Activity:
Beneath this line is the data. Output exactly the lines from the line with "Jenny Dont Be" to the line with "Michael Buble", both ends included, and nothing more.

Supplied entries:
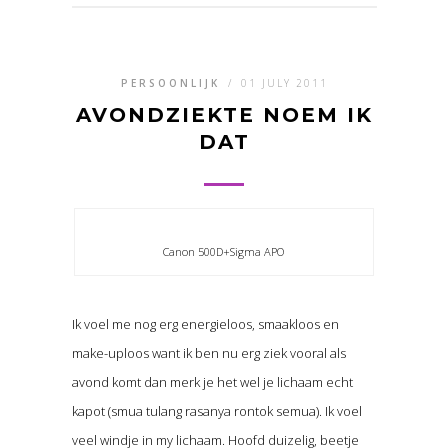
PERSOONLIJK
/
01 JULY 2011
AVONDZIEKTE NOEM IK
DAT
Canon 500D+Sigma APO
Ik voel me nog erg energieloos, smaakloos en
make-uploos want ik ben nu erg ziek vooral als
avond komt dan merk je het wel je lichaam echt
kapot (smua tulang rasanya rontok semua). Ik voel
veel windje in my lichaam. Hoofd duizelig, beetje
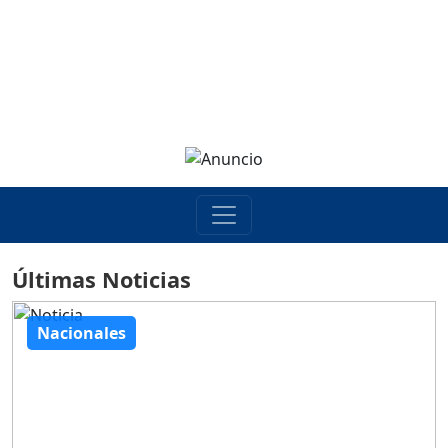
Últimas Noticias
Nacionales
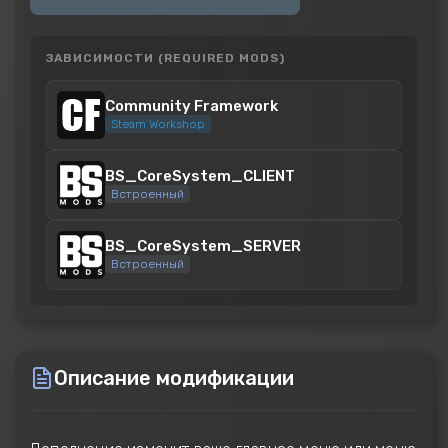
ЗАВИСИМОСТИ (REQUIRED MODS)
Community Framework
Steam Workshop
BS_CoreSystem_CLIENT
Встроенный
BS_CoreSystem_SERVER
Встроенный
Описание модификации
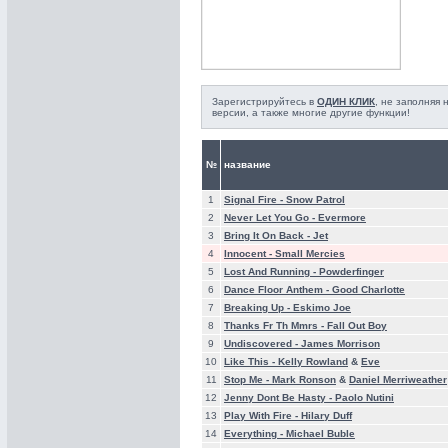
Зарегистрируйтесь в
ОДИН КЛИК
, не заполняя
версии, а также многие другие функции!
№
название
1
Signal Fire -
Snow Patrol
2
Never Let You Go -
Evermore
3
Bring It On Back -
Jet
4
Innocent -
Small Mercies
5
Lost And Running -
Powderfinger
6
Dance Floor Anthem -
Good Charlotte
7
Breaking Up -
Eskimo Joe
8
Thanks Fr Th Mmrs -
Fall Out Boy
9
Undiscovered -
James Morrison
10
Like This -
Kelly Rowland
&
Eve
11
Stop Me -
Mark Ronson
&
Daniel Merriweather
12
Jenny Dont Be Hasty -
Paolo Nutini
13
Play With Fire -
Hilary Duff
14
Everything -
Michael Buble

---

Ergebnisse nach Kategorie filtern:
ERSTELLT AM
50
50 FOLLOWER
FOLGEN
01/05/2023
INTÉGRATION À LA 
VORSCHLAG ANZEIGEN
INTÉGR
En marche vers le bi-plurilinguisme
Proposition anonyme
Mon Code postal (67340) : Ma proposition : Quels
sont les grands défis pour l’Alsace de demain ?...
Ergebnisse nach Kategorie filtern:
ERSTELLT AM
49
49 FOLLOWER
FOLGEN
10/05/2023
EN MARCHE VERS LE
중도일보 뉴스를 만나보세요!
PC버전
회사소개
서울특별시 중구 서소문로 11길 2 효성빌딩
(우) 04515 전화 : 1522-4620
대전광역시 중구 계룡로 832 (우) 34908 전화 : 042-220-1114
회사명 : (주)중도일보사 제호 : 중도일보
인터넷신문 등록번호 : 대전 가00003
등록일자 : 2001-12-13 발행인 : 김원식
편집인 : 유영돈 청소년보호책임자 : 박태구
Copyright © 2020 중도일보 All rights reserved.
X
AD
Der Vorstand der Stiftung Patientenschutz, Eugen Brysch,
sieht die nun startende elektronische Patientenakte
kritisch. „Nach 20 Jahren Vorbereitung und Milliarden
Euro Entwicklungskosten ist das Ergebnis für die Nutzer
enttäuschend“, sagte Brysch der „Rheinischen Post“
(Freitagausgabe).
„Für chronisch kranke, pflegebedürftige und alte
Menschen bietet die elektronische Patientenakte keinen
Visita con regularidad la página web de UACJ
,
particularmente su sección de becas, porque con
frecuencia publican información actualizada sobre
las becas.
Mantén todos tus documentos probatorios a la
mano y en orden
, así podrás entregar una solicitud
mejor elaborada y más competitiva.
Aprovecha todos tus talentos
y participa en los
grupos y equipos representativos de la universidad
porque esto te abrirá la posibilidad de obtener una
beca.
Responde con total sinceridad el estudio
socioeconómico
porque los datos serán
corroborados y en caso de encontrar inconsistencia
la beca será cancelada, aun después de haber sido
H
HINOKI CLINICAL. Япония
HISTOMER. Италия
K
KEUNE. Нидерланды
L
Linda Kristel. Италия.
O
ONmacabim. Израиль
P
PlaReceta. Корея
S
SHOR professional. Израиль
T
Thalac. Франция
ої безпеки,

Expected answer:
Jenny Dont Be Hasty -
Paolo Nutini
13
Play With Fire -
Hilary Duff
14
Everything -
Michael Buble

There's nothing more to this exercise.